I strategised with my husband and aimed to double the number of stores to cover up our overhead. I hired, fired and then hired staff who can perform and perform consistently, and then rewarded them handsomely when they do well. The first time I gave my supervisors a bonus, they cried.
I set up the company rules and made sure everyone was in full agreement of them. People who disagreed with the rules were filtered out.
I made sure there was an effective system of inventory, hiring, accounting and the likes. It was imperative everyone did their part and helped me build a bigger ship. As everyone worked hard, our sales grew and the company stabilized. We continued to hire people and rewarded them according to their hard work. Gradually, as the company grew, the people’s lives became more and more stable. As their income became more stable, people can now start making long-term plans in staying with the company.
Now after 3.5 years, we are finally in the black.
Sure, we still have some loans to pay, but they are manageable. As long as the company continues to sell and grow, we can pay off these personal loans, money I took out myself just so that the business can grow.

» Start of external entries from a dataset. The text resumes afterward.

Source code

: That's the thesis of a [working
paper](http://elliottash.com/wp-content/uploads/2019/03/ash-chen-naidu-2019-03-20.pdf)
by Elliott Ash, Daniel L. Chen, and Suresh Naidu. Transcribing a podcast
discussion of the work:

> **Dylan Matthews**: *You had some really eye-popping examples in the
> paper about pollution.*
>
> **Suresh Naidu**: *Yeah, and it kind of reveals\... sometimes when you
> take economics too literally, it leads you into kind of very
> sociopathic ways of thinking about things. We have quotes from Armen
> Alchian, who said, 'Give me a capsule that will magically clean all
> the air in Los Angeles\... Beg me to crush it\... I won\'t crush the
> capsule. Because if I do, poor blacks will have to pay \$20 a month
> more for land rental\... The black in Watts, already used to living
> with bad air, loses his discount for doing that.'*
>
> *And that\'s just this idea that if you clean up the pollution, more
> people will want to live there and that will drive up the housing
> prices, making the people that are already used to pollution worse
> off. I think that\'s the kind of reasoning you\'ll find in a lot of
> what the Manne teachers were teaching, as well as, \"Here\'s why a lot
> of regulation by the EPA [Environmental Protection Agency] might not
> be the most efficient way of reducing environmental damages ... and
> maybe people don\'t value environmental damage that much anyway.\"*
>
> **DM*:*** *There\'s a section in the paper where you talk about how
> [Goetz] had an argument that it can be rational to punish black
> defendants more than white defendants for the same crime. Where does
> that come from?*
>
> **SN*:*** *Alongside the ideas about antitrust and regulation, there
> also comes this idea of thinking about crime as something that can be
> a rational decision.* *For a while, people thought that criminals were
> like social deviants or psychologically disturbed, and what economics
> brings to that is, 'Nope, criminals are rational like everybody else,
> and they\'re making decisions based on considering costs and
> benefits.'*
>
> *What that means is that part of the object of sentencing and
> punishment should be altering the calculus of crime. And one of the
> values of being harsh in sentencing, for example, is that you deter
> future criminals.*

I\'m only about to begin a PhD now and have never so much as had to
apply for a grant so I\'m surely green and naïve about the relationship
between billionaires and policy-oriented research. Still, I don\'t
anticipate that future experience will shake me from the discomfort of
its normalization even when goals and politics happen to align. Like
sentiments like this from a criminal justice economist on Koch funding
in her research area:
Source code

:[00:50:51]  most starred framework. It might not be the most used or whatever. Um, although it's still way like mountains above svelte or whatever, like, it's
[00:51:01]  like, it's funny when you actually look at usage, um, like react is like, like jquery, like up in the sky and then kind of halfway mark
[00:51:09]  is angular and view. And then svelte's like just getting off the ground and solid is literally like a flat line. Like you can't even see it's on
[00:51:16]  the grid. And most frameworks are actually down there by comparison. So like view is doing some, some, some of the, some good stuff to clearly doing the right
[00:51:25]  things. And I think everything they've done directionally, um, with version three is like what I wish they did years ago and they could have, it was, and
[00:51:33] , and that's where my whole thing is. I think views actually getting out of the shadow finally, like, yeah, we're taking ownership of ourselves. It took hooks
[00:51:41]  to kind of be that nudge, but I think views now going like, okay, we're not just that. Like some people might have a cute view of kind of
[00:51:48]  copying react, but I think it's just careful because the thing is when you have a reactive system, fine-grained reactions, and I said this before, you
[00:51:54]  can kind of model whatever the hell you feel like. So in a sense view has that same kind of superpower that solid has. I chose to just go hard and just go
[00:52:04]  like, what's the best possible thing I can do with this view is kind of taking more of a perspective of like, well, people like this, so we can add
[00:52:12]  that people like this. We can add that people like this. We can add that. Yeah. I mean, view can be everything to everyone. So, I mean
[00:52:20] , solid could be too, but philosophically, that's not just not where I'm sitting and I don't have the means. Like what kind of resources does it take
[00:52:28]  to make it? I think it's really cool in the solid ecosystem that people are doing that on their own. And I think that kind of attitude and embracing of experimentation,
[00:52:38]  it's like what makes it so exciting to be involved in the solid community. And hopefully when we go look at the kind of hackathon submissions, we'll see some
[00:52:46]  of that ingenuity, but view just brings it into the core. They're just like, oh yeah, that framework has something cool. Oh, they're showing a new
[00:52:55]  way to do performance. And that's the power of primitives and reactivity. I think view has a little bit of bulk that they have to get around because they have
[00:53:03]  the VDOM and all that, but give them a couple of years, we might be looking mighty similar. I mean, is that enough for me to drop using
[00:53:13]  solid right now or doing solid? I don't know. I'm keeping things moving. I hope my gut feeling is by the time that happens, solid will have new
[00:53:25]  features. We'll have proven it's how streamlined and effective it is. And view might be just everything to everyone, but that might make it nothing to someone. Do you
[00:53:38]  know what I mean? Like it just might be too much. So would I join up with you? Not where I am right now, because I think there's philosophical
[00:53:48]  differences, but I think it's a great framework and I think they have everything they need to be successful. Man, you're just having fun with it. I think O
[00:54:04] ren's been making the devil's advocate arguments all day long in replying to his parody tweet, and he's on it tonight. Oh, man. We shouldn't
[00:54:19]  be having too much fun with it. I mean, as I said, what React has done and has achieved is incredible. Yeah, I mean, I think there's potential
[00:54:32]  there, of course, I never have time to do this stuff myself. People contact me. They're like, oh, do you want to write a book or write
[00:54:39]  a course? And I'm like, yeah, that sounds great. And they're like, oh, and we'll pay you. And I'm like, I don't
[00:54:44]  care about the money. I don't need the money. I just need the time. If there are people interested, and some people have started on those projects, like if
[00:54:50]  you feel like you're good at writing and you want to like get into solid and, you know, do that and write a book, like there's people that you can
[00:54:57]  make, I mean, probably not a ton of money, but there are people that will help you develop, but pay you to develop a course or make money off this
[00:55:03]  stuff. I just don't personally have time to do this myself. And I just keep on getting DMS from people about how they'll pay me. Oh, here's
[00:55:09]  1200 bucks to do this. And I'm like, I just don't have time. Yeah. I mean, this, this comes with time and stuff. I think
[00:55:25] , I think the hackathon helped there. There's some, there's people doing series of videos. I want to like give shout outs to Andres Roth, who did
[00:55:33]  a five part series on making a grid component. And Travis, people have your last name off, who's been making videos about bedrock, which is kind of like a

Everything that happened to us the last three years is really a product of everyone’s hard work, good intentions, and talent. God has been looking out after us as well. Even today, I do not understand how we managed to build everything brick by brick. And how through time, we have allowed the cement to harden, solidifying our grip in our market.
So such criticism of me being a heartless b*tch is unfair.
Dude, I would not work this hard if I was a heartless b*tch.
I would just hire staff who I can order around, and then command them to work. I will try to lie, cheat and steal from my customers and my staff to get the profits. And I will not care about the company too much. If I was a real heartless b*tch, I wouldn’t care if the company lived or died. Why should I? I was set in life either way… by marrying my husband, I knew we would never starve.
Being very considerate and letting your staff run your business is very irresponsible for a boss to do. It’s like having your kids decide when to play or when to go to school. You are the boss and the parent, and it is important that you set the tone, and guide people to success. Because the bigger the company gets, the more you can share with your team. And the more you can share with your team, the more people you will help.
How many families have we helped just by managing this company? Back them, we only had 15 staff members. Now, we have around 45 staff. That’s 45 families we are supporting, 3x the number of staff when we first started.
So say what you want.
I know we are on the right track.
And if this means I need to be unpopular, then so be it.
Because that’s what a boss is — someone who makes the right decisions, no matter how unpopular they are. Because if I’m not there to police my staff, then who will? And I would rather be an unpopular boss who people think is heartless, than a truly heartless boss wannabe who really doesn’t care about the future of her people and her business.
Do you agree or disagree? Comments appreciated.